REPUBLIKA.CO.ID, YERUSALEM -- Ribuan warga Israel menggelar aksi protes di luar kediaman resmi Perdana Menteri Benjamin Netanyahu pada Sabtu (5/9) malam hingga Ahad (6/9) dini hari. Aksi protes yang telah memasuki minggu ke-11 itu menuntut agar Netanyahu mundur dari jabatannya, karena dinilai tidak becus menangani pandemi virus corona dan terjerat korupsi.
Para pengunjuk rasa memegang spanduk bertuliskan "Revolusi" dan "Keluar dari Sini" sambil memegang bendera Israel. Selain itu, terdapat tulisan yang dipantulkan melalui proyektor ke sebuah gedung yang berbunyi, "Enough with you" dalam bahasa Ibrani.
Kerumunan pengunjuk rasa yang lebih kecil berkumpul di jembatan dan di persimpangan di seluruh negeri. Mereka juga menyerukan agar Netanyahu mundur dari jabatannya. Meskipun demonstrasi sebagian besar berlangsung damai dalam beberapa pekan terakhir, sempat ada bentrokan antara demonstran dengan polisi di beberapa lokasi.
Polisi mengatakan, dua petugas terluka ringan ketika para demonstran berusaha membobol blokade polisi. Sedikitnya 13 penangkapan telah dilakukan oleh pihak kepolisian. Netanyahu kerap menyebut para pengunjuk rasa sebagai kelompok radikal kiri dan anarkis.
Para pengunjuk rasa telah melancarkan aksi protes terkait penanganan Netanyahu atas pandemi krisis korona, yang menyebabkan melonjaknya pengangguran. Mereka juga meminta agar Netanyahu mundur di tengah sidang pengadilan atas tuduhan korupsi.

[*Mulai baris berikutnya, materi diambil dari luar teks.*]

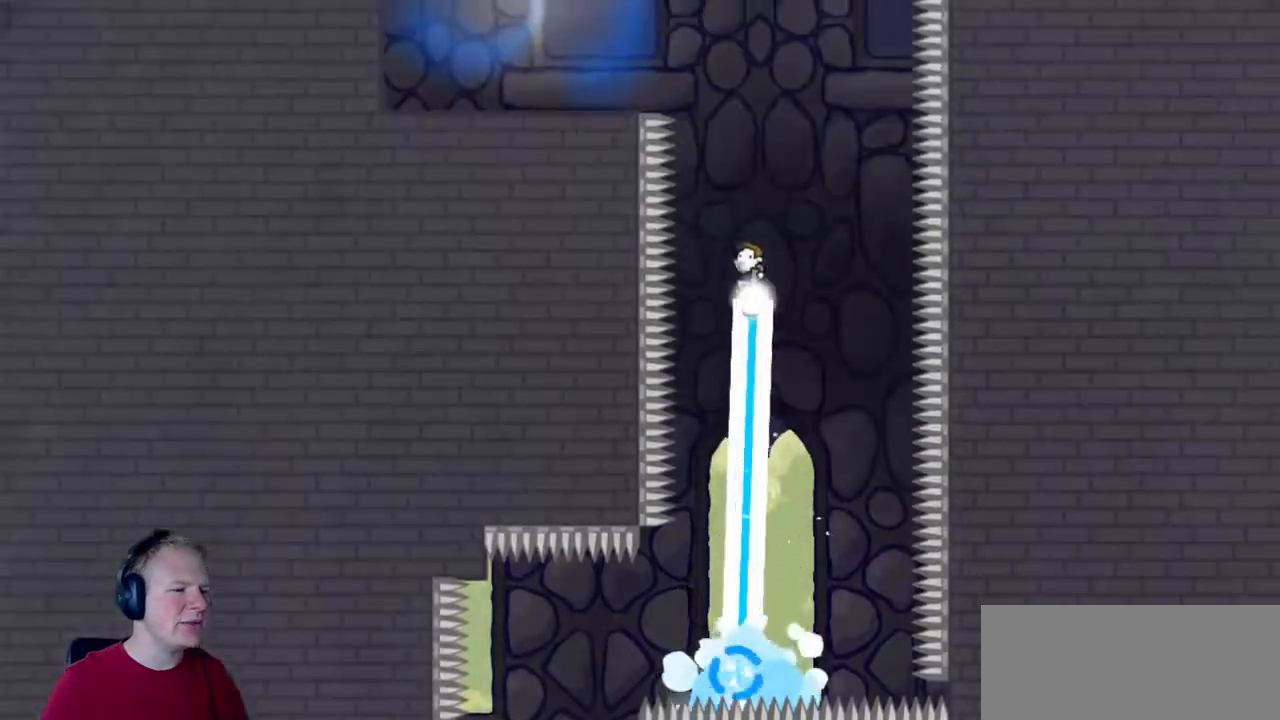
{"keys": ["a"], "mouse": [], "events": [[250, "a", "down"], [483, "mouse_left", "up"]]}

Netanyahu mengatakan, dirinya akan tetap menjabat sebagai perdana menteri meski menghadapi tuntutan korupsi. Dia membantah tuduhan tersebut dan mengecam pengadilan serta tindakan hukum terhadap dirinya.
Israel saat ini mencatat 26 ribu kasus virus corona yang dikonfirmasi dengan jumlah kematian melampaui 1.000 orang. Israel sedang mempertimbangkan untuk kembali menerapkan lockdown, sebagai upaya mencegah penularan virus corona.